Can anyone point me to a thread / build or a link that would show some nice well designed overflow that is not only functional but also minimalistic and clean-looking (in an ADA sense... clean glass, minimal intrusion into the aquarium etc.)? I'd really appreciate some pointers... I've spent hours googling but I can't find anything that I like in terms of aesthetics...


----------



## not called Bob (20 Feb 2021)

*its normally black or blue as its not an easy spot to get into and clean, and Coraline algae will soon grow along with loads of other bits of life, making the most of all those food passing by.*
*you would find a big range on a marine site like ultimate reef, there are many ways to get to the end goal and some have some very slimline weirs or there are options like *
*Ultra-Reef Drain for Hole, that is just a screw on bit of plastic into the tank through a drilled back or side*​


----------



## aeneas (20 Feb 2021)

What I've seen so far, I have 2 options... (a) either make an external overflow box to the right side of the aquarium - small overflow box on the inside, drilled back wall and a bean animal box on the outside; or (b) install an overflow entirely on the inside of the aquarium and set it somewhere at the back to be covered by the roots and plants with the scape design. I've made two sketches of how that could look like. I worry that with option (b) I might need to make it black to cover the piping inside, which will make the whole thing uglier - and will likely need me to paint the entire back wall of the aquarium, which I would not like to do as it would make the entire aquascape even darker and gloomier...
Here are the sketches I'm thinking about:





Any thoughts and recommendations of some really nice overflow designs that hide into the scape well and are as transparent / unnoticeable as possible?
-.-.-
→ Task A: Extract the entries word for word, everything from the start of the entries down to the line containing "12: (212, 559)", and leave the pictures out of your answer.

Excerpts from a dataset
-.-.-
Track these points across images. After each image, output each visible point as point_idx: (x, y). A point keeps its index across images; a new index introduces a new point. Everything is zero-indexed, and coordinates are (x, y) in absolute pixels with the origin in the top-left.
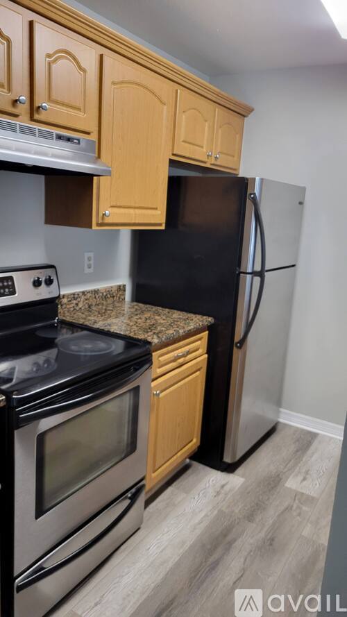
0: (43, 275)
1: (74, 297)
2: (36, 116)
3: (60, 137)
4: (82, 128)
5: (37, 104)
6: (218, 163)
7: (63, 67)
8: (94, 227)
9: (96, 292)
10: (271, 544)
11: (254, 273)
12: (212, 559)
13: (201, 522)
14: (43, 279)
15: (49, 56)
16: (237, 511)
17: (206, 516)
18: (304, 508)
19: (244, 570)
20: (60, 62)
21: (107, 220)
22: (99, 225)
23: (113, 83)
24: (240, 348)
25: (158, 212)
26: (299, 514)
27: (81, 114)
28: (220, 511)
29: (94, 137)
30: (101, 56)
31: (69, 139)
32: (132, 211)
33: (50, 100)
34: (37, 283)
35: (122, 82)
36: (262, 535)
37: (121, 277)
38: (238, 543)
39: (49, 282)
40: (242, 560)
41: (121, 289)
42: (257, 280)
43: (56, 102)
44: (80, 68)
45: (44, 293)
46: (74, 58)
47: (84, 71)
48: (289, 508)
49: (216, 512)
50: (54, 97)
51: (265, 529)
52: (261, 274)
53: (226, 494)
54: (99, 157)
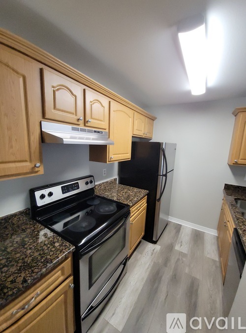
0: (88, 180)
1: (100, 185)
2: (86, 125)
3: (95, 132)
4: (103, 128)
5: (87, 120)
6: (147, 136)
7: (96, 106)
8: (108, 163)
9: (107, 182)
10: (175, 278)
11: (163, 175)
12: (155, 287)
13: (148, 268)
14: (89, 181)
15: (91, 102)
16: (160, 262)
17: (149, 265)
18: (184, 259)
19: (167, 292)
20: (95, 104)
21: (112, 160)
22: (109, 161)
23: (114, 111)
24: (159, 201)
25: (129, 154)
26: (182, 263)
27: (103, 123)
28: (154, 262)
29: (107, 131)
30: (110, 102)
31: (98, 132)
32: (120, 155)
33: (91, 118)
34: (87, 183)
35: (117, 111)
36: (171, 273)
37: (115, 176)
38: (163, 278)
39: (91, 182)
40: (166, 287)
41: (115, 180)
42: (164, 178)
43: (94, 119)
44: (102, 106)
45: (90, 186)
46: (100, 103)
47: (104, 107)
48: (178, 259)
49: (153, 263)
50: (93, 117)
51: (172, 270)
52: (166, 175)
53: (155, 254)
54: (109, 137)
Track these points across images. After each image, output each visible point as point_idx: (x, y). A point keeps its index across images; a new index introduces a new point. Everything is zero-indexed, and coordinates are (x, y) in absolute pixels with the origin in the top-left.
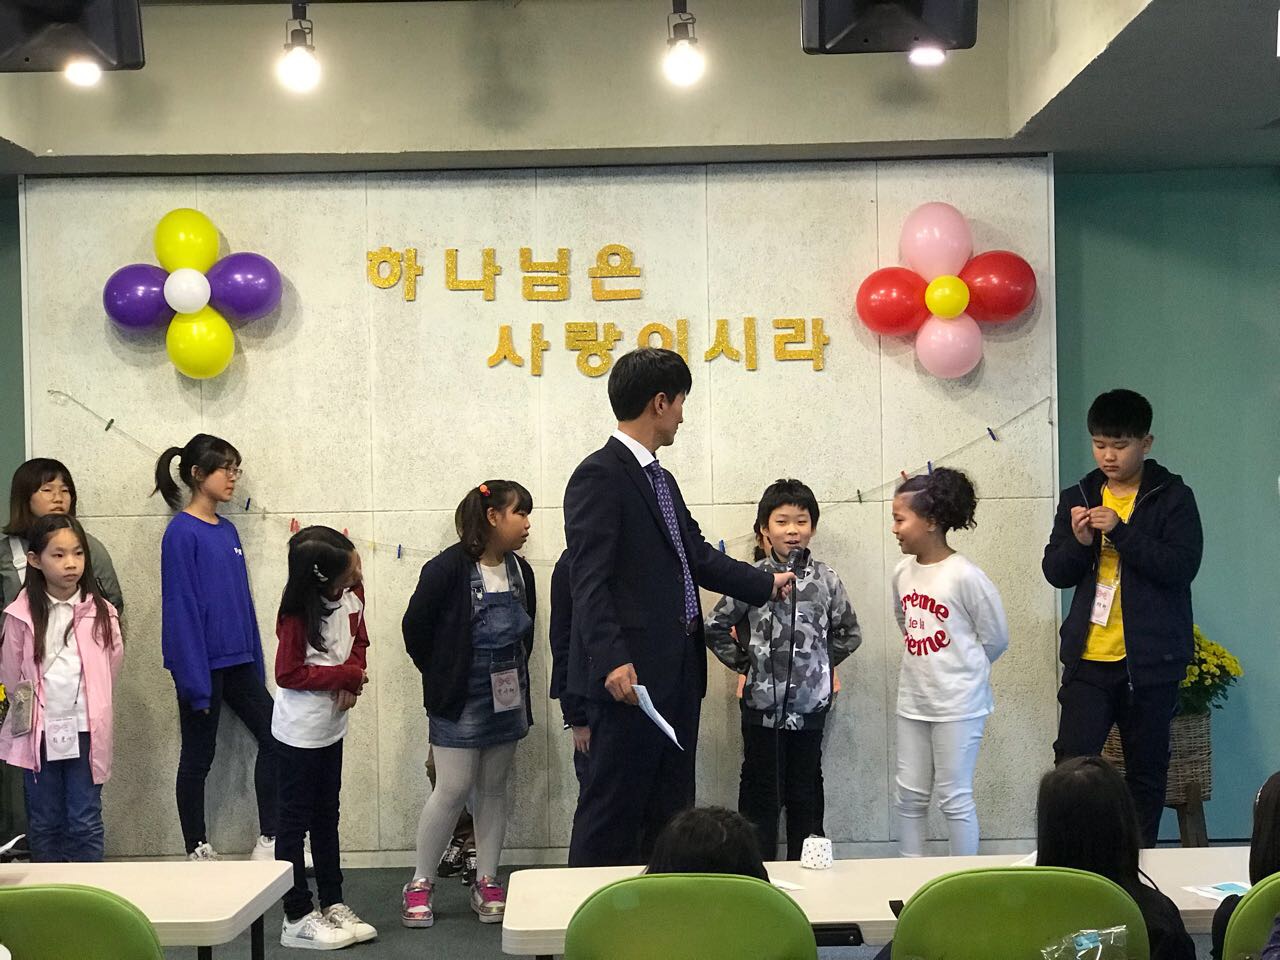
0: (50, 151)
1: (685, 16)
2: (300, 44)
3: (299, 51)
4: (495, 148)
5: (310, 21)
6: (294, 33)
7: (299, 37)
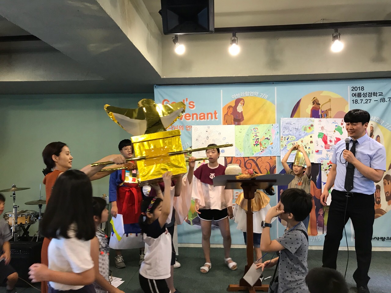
-.-.-
→ Task B: In the aquarium overflow thread, why is aeneas reluctant to paint the back wall of the aquarium?

→ Reply A:
Track these points across images. After each image, output each visible point as point_idx: (x, y). A point keeps its index across images; a new index introduces a new point. Everything is zero-indexed, and coordinates are (x, y) in absolute pixels with the origin in the top-left.
0: (43, 275)
1: (74, 297)
2: (36, 116)
3: (60, 137)
4: (82, 128)
5: (37, 104)
6: (218, 163)
7: (63, 67)
8: (94, 227)
9: (96, 292)
10: (271, 544)
11: (254, 273)
12: (212, 559)

→ Reply B: Option (b) would likely mean making the inside overflow black to hide the piping, and that would likely require painting the entire back wall. aeneas doesn't want to do that because it would make the whole aquascape even darker and gloomier.